• _Текст для чтения_
◇ ◇ ◇ ◇ ◇ ◇ ◇

Демонтаж конца романа — расхождение разнородных текстов и отсутствие их смыслового чередования, распад метафорических соотношений — соответствует демонтажу циничной жизни героев. Это выглядит естественно в контексте предложенной интерпретации их «отраженного существования» как аналогии истории имажинизма. Для всей группы Мариенгофа 1924-й (конец «Гостиницы…») и 1925-й (самоубийство Есенина) годы означают конец боевого имажинизма и революции. Конец революции, как мы уже видели в связи с имажинистским дендизмом, ярко отразился в поэтическом языке Мариенгофа. Ключом концовки романа является имажинистский образный ряд Мариенгофа. Любовь и революция были неотделимы в имажинизме Мариенгофа. Перед смертью героини Владимир прощается

и с любовью, и с вдохновением [1924: 21], как будто таким образом автор Мариенгоф прощается и с имажинизмом, и с революцией. В этом заключается его скрытое покаяние и самокритика. Циники — это имажинисты, а имажинисты — те же циники. Это критика цинического интеллекта, которым руководствовался поэт-имажинист и «единственный денди республики». «Кризис веры» циников Мариенгофа [1924: 15] одновременен с демонтажом образного языка (т. е. имажинистской поэтики романа) и предвосхищает разочарование в том, как неудачно было его собственное — чисто имажинистское — описание любви (т. е. революции). При этом в тексте имажиниста еще раз появляется вечная тень щеголяющего своей образной акробатикой поэта-денди — пламенный паяц, шут, циркач. Маска «циркача» и оратора, жонглирующего сердцами любовниц, принадлежит из имажинистов исключительно Шершеневичу, что возвращает нас к прототипам романа. [644] Только теперь его деятельность, как и самый принцип имажинистской катахрезы, подвергается строгой критике. Соотношение любви и революции воплощается в конце романа в образе факела, он же символ творческой силы поэта-имажиниста, [645] а также «факел бунта» из анархистической поэмы «Кондитерская солнц» [646] и распространенного символа анархистической революции, [647] которая присуща раннему имажинизму:

644

См.: Глубоковский Б. Маски имажинизма. [С. 10]. Ср.: «Чуть опаляя кровь и мозг, / Жонглирует словами Шершеневич» (Мариенгоф А. Стихотворения и поэмы. С. 103).

◇ ◇ ◇ ◇ ◇ ◇ ◇

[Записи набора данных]

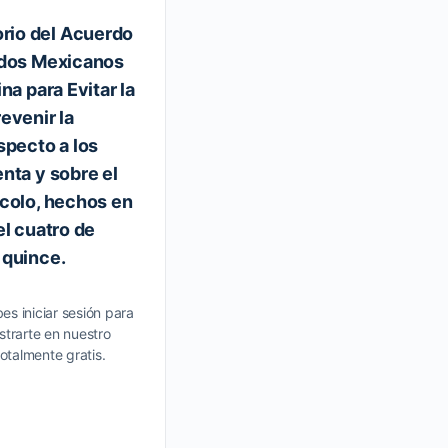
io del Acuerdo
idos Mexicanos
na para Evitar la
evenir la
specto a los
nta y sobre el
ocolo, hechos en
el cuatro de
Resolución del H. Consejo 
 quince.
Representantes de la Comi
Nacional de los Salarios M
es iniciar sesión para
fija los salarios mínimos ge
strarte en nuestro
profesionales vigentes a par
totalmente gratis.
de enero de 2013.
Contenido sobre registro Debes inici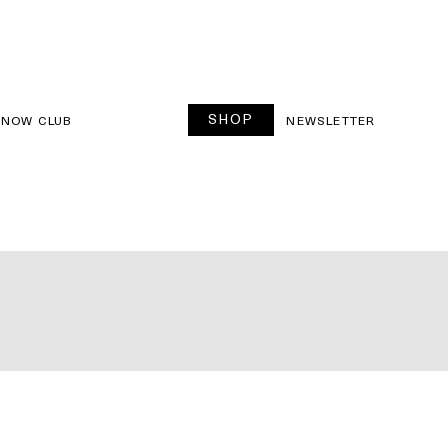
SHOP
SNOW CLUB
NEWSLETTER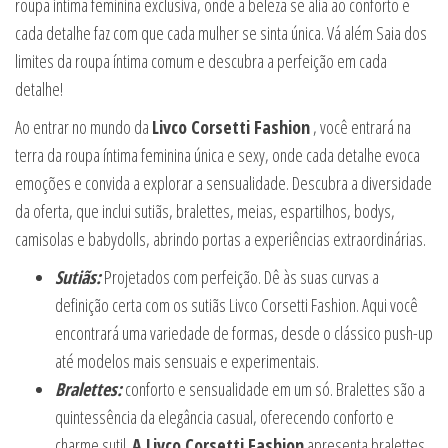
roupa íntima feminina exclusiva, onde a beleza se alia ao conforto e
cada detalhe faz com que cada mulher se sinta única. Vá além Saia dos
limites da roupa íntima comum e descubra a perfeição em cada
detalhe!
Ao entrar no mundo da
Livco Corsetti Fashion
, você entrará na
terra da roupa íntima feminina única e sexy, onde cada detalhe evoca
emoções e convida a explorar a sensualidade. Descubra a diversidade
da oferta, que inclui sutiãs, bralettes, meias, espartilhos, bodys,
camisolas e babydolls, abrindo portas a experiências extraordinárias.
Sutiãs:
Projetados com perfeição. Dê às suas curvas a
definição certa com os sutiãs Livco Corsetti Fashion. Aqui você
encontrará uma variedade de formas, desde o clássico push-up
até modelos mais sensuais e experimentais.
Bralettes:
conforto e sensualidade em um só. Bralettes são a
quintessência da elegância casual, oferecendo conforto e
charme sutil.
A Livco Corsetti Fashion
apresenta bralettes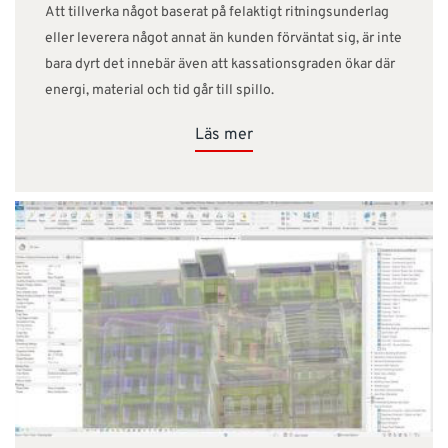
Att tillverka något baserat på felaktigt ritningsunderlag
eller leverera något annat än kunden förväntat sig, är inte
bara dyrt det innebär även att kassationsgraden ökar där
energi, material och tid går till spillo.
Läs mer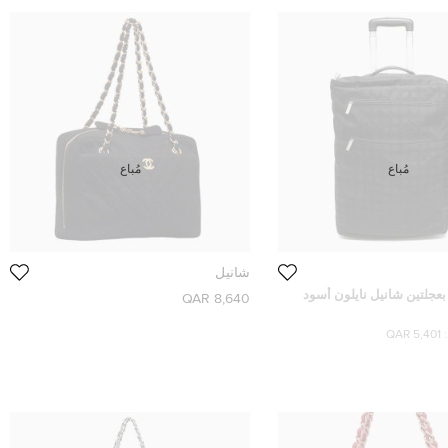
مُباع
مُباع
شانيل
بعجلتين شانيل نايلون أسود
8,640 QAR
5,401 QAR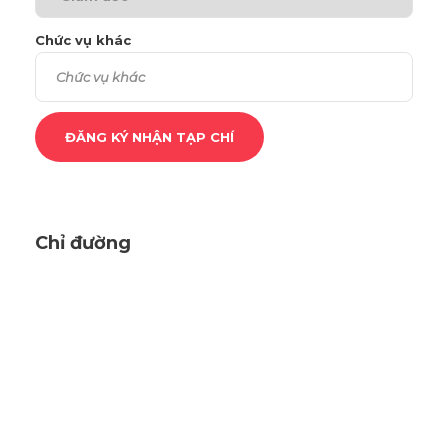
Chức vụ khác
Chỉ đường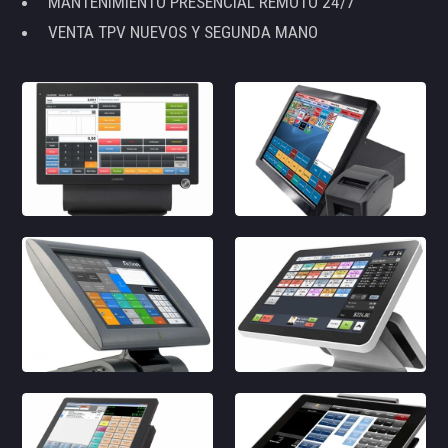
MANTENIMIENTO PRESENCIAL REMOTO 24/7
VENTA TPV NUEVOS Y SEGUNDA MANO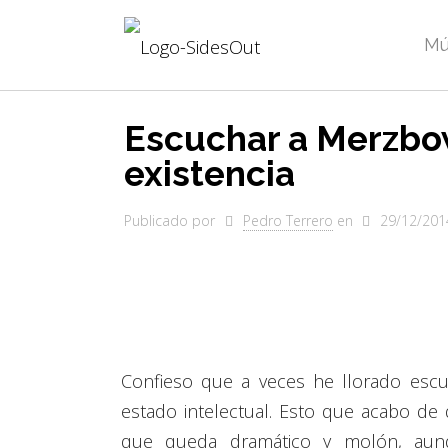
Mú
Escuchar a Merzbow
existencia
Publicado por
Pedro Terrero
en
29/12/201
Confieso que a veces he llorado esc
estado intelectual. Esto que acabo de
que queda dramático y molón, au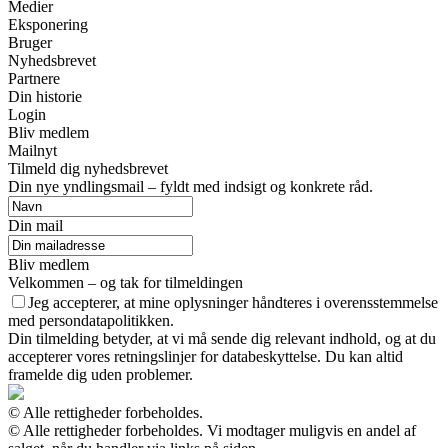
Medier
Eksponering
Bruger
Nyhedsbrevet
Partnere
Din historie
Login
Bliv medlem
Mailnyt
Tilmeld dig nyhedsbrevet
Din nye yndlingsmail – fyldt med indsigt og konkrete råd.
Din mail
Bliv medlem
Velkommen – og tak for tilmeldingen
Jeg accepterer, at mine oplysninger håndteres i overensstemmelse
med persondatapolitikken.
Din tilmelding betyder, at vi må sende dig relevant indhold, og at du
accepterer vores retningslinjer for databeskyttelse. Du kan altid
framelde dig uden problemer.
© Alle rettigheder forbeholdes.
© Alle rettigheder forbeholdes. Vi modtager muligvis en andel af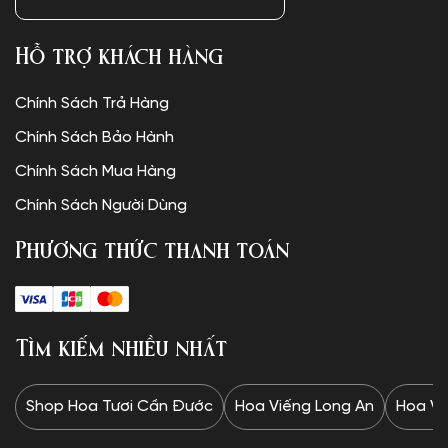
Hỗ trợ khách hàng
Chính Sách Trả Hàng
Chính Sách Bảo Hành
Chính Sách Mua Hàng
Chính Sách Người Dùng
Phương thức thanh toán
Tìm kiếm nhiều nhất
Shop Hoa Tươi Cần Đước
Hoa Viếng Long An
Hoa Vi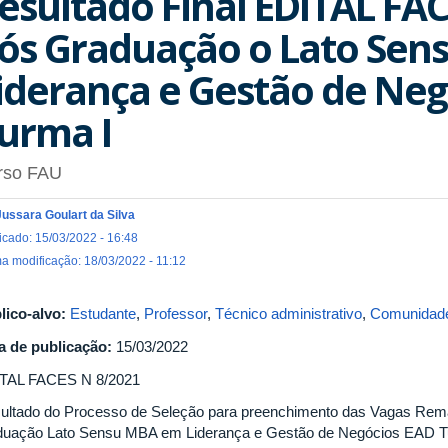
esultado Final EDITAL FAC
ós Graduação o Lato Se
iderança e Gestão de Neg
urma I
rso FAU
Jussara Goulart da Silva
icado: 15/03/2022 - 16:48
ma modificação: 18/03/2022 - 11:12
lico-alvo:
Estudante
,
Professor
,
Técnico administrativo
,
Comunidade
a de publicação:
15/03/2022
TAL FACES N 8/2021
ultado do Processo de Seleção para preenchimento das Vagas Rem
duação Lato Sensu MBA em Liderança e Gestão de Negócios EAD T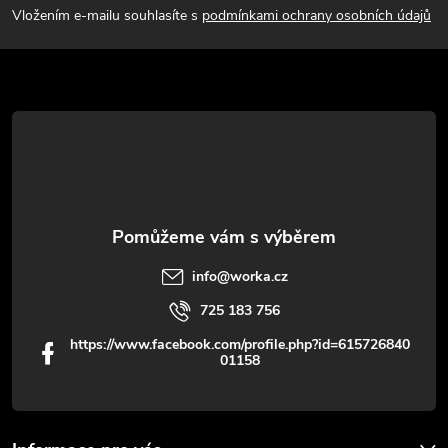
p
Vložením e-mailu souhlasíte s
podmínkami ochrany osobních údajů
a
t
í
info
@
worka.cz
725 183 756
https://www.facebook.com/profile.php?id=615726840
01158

◇ ◇ ◇ ◇ ◇ ◇ ◇

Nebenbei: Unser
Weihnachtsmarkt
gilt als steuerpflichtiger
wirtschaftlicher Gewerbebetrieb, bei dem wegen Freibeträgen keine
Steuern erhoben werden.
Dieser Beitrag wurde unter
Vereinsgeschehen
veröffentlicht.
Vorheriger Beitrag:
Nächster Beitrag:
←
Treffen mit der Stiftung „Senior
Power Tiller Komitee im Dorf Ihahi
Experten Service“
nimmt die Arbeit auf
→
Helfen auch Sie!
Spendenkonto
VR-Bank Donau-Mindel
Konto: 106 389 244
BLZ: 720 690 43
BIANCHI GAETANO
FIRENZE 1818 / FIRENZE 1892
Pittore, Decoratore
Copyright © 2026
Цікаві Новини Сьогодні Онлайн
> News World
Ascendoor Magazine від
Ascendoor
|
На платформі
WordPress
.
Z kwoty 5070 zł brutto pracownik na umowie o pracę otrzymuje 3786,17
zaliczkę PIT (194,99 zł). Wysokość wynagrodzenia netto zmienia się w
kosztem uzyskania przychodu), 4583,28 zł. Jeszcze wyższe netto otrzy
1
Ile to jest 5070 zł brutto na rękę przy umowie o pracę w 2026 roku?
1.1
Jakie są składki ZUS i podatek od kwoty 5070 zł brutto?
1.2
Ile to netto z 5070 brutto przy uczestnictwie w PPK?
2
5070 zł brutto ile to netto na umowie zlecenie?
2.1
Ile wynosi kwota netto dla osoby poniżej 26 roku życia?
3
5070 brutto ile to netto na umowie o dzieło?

◇ ◇ ◇ ◇ ◇ ◇ ◇

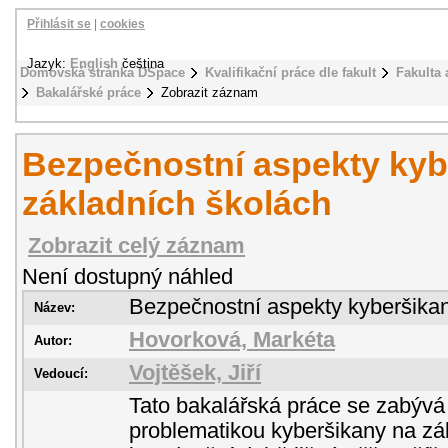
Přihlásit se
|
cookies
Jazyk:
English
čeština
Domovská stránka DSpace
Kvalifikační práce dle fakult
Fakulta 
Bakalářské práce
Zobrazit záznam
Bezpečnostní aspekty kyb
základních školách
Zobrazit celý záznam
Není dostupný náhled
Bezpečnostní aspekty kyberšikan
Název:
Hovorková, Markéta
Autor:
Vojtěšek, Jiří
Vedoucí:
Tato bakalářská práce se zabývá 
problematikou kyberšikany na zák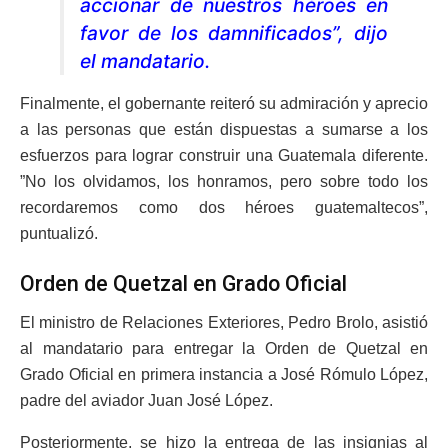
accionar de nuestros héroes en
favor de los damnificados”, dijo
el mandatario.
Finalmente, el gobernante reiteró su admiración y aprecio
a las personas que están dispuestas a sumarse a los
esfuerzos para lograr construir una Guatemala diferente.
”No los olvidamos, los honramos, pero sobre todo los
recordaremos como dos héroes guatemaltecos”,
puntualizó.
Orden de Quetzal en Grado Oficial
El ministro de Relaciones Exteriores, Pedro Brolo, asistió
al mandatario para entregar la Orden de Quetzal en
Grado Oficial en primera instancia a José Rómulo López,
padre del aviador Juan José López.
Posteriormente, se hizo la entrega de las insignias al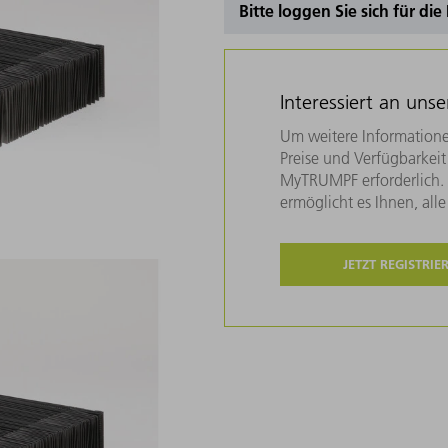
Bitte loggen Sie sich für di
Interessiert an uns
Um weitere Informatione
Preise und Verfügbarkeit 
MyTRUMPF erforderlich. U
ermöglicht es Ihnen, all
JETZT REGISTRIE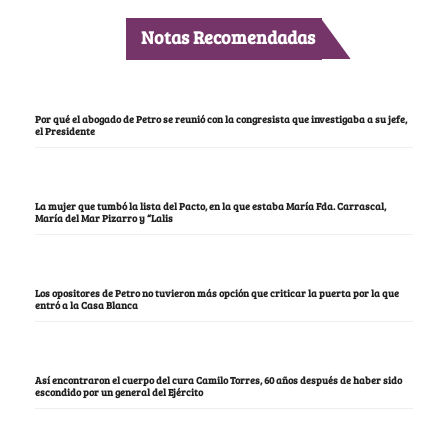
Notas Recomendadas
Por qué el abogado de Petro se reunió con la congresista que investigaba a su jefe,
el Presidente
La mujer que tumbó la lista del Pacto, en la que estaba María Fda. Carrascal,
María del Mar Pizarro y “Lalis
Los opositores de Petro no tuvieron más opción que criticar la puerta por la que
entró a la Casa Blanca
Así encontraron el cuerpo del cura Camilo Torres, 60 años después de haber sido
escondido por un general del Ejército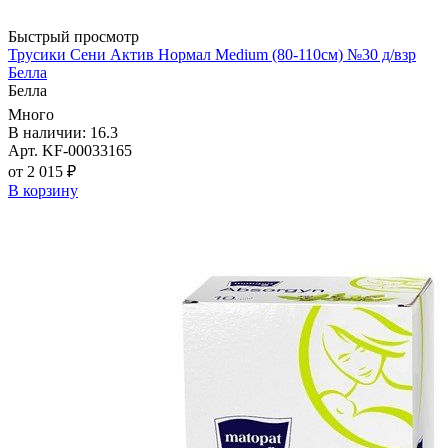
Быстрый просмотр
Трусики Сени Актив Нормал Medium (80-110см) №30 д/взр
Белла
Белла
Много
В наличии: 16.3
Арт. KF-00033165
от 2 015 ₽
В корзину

◇ ◇ ◇ ◇ ◇ ◇ ◇

• _Обязательные задания_
1. Объясните в одном–трёх предложениях, почему, согласно тексту о романе Мариенгофа, маска «циркача» возвращает к прототипам романа.
2. Дословно перепишите из текста о романе Мариенгофа фрагмент от слов «См.: Глубоковский Б.» до слов «поэмы. С. 103).» включительно.

• _Ответы по порядку_
1. Маска «циркача» и оратора, жонглирующего сердцами любовниц, среди имажинистов принадлежит исключительно Шершеневичу.

2.
См.: Глубоковский Б. Маски имажинизма. [С. 10]. Ср.: «Чуть опаляя кровь и мозг, / Жонглирует словами Шершеневич» (Мариенгоф А. Стихотворения и поэмы. С. 103).